Schon das Wort Veranda, zum ersten Mal bewusst gehört bei der oralen Befriedigung durch das englische Gemüse, wie Henriette Davidis einst den Rhabarber bezeichnete, klang wie eine magische Formel.
Durch die weißen Tüllgardinen wurde kühl-grünes Frühlingslicht gefiltert, noch nicht die rote Wärme der Sommertage später im Jahr.
Seitdem verbindet sich für mich der Genuss von Rhabarbergrütze untrennbar mit diesem Licht im gläsernen Raum der Veranda. Esse ich jetzt Rhabarber, denke ich an diese Veranda.
Die alchimistische Kopulation gab mir als Kind ein Frühlingsglücksgefühl, das mich berauschte. Wie eine dicke Blütenknospe draußen vorm Fenster war ich dicht vorm Aufplatzen. Ich wäre nicht verwundert gewesen, wenn ich plötzlich Blütenblätter getragen hätte.
Der Gedanke lag gar nicht so fern.
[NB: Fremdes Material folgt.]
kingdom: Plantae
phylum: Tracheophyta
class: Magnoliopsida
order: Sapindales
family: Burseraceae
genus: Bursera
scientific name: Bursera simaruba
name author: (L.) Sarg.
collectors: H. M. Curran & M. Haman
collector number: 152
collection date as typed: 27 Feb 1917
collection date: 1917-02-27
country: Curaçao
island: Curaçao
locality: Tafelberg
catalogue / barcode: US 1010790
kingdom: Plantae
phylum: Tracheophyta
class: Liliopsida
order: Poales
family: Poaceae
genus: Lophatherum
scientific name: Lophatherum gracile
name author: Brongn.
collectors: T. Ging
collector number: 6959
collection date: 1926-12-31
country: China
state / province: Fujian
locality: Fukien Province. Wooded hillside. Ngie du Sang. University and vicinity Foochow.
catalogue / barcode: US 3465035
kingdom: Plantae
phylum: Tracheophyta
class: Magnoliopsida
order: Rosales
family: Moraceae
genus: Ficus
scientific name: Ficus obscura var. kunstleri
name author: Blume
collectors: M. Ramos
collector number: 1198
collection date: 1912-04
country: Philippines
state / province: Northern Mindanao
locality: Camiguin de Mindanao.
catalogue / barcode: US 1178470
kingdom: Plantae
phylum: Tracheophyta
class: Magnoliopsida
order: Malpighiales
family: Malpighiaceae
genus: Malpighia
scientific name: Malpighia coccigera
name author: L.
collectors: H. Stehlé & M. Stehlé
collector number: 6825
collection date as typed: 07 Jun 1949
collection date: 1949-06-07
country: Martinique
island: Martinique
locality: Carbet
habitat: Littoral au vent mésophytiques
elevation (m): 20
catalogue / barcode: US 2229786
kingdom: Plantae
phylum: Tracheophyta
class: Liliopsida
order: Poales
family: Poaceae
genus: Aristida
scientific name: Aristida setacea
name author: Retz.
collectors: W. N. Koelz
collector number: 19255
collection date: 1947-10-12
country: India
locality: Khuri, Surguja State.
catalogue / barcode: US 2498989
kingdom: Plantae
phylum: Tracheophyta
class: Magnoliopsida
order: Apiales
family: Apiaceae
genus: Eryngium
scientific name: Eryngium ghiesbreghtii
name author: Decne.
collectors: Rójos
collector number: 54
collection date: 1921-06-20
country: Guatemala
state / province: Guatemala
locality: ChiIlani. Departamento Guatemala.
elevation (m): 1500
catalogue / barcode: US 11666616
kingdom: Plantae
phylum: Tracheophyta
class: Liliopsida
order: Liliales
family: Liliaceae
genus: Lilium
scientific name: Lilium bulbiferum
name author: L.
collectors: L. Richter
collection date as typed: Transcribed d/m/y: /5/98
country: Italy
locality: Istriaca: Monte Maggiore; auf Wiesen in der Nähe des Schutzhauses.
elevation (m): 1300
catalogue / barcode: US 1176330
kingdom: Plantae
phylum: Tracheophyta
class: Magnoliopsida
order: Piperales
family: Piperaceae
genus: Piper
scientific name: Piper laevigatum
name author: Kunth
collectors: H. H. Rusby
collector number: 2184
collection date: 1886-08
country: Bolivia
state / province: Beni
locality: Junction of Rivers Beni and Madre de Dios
Denn meine Schwestern hatten ein Buch, in dem die Blüten ihre Blätter wie Kleider trugen und sich in anmutigen Versen miteinander unterhielten.
Ich schätzte die Bilder sehr. Und ich finde auch heute noch die erzgebirgischen Blumenkinder entzückend, die meine Frau jeden Frühling auspackte und aufstellte.
Scheußlich, sagen Sie? Ach, keine Spur, denn es ist ein Blumenknabe dabei, der die Himmelsschlüsselblume meiner Erinnerung trägt.